Because of this situation, studies show that hundreds of thousands of women and girls in Brazil risk their health and lives to get clandestine—often unsafe—abortions each year. Doctors told us they had treated women and girls in the last year who had turned to unsafe methods to try to induce abortion. Some of them tried to induce abortion by placing water purification chemicals in their vaginas, causing bleeding ulcerative sores.
More than 900 women have died from unsafe abortion in Brazil since 2005, according to Ministry of Health data. One out of every six of those deaths between 2011 and 2015 was a girl, as young as 10, or a teenager.
One young woman told me she was raped when she was 13, and took pills she bought at a pharmacy to terminate the pregnancy. At the time, she didn’t know that because she was raped she probably could have had a legal abortion. “I didn’t have a lot of information,” she said. “I didn’t know what I could do. I didn’t even tell my mother.” After taking the pills, she experienced heavy bleeding to the point that her clothing was soaked with blood, she told me, shifting in her chair as she spoke. She managed to terminate the pregnancy, but as she described what happened, I kept thinking that she was only 13. Imagine how scared she must have felt; bleeding excessively, not knowing what to do, and afraid to tell anyone.

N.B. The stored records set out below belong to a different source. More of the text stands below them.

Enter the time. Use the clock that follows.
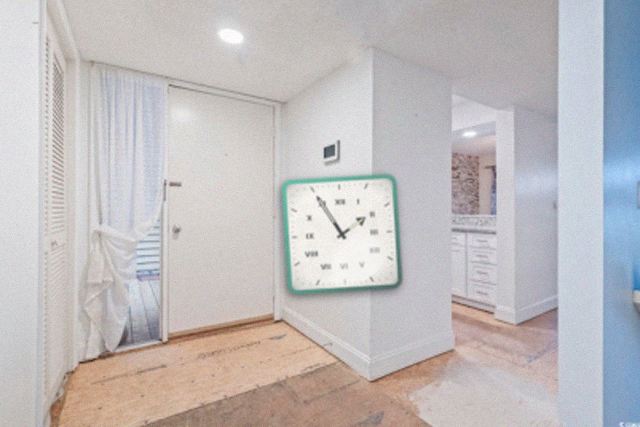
1:55
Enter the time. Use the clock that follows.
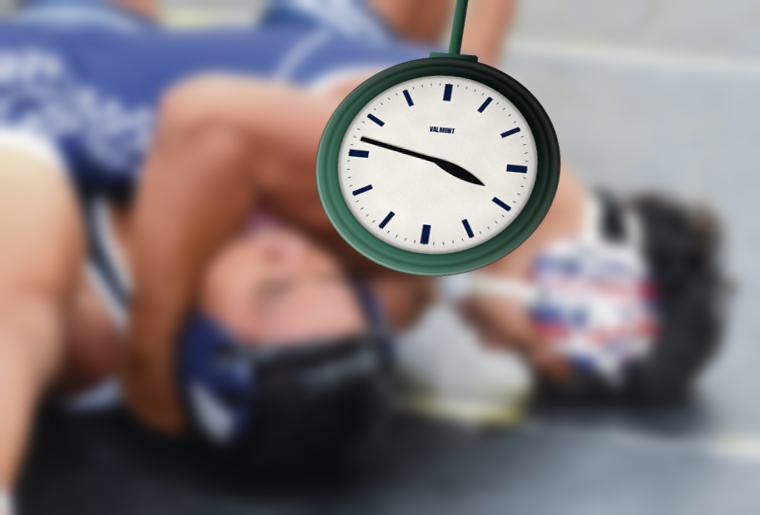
3:47
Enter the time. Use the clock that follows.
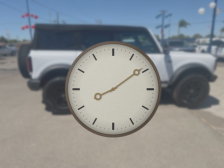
8:09
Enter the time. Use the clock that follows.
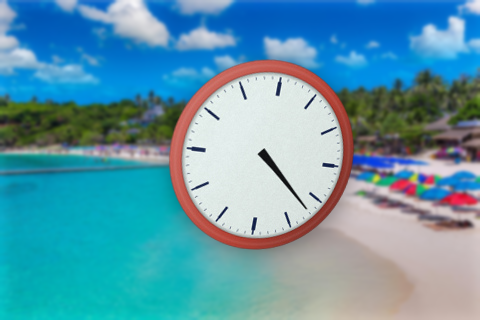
4:22
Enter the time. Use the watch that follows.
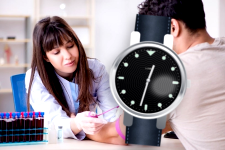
12:32
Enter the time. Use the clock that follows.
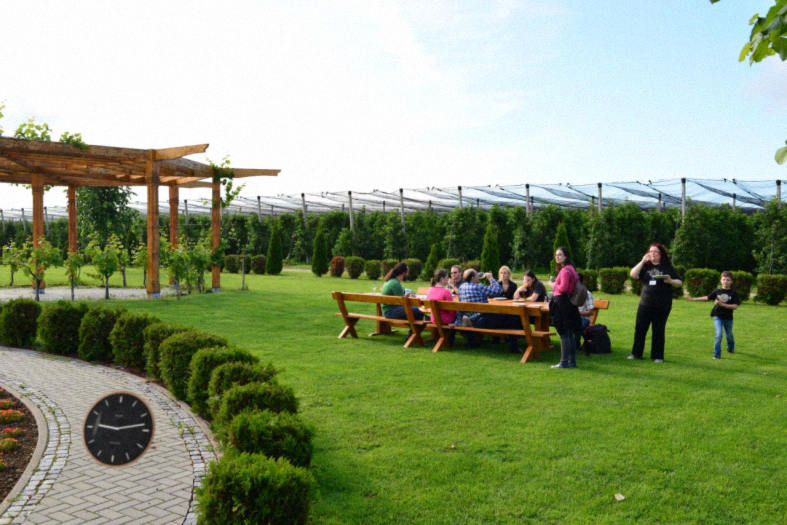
9:13
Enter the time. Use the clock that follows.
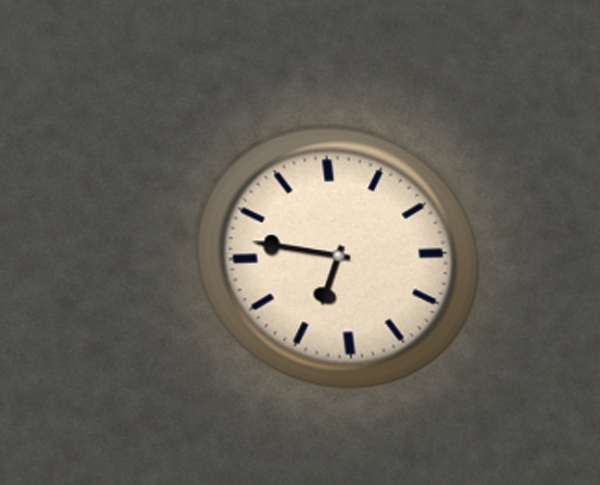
6:47
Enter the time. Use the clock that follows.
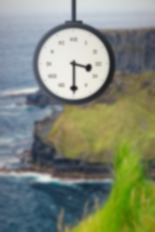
3:30
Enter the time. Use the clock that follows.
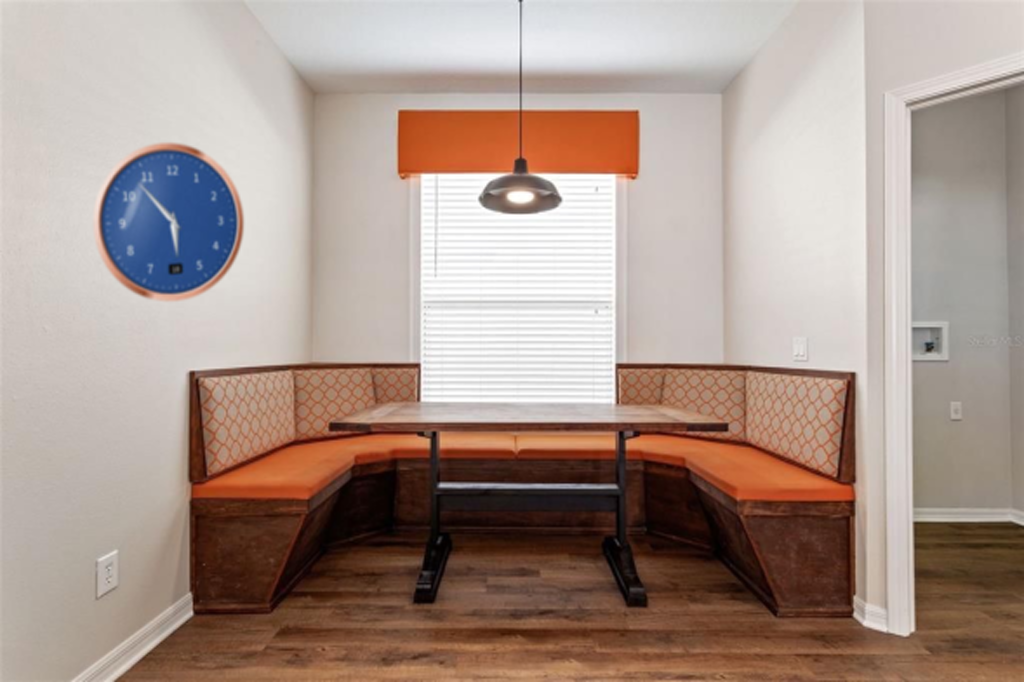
5:53
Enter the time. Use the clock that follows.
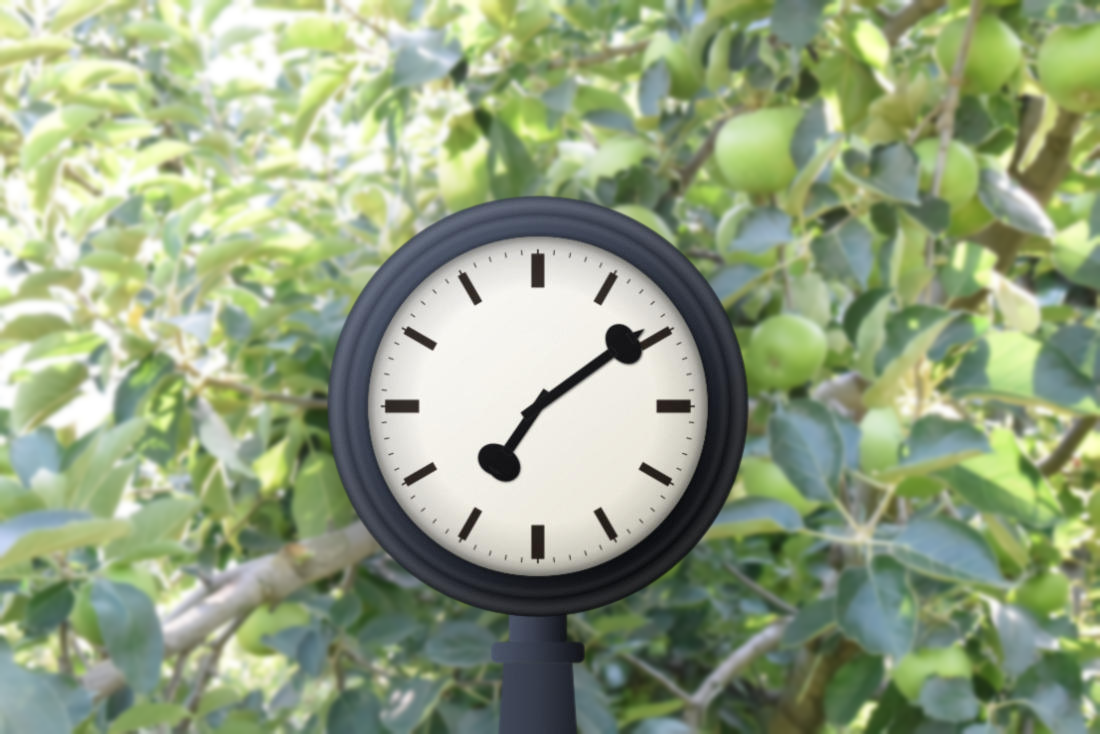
7:09
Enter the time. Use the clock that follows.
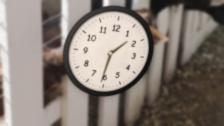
1:31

Being a teenage girl is hard, anywhere. Being a teenage girl without reproductive choices is even harder. Being a teenage mother of a child with Zika syndrome, without adequate support from the government—that’s inexplicably tough. That’s what Thaís and other girls confronting the impacts of the Zika virus outbreak are: warriors, “guerreiras,” as one father called them.
The families raising children with Zika syndrome in Brazil are fighting for the support and services their families need. They struggle to pay for expensive medicines, get to urban centers for services for their children, and continue work or school. One mother told us, “If we don’t go after things, fight for them, there is nothing.” But no one, especially children like Thaís, should have to fight so hard to live or to raise a child safely and with dignity.

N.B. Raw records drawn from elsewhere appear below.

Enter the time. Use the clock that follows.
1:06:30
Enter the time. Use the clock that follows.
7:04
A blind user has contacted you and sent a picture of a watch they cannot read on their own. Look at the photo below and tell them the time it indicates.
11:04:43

The authorities in Brazil should make long overdue investments in water and sanitation infrastructure, provide women and girls with comprehensive reproductive health information and services, decriminalize abortion, and ensure children with Zika syndrome have long-term access to services.
Additionally, the U.S. and other countries should look at what went wrong in Brazil to stop the next Zika crisis from happening.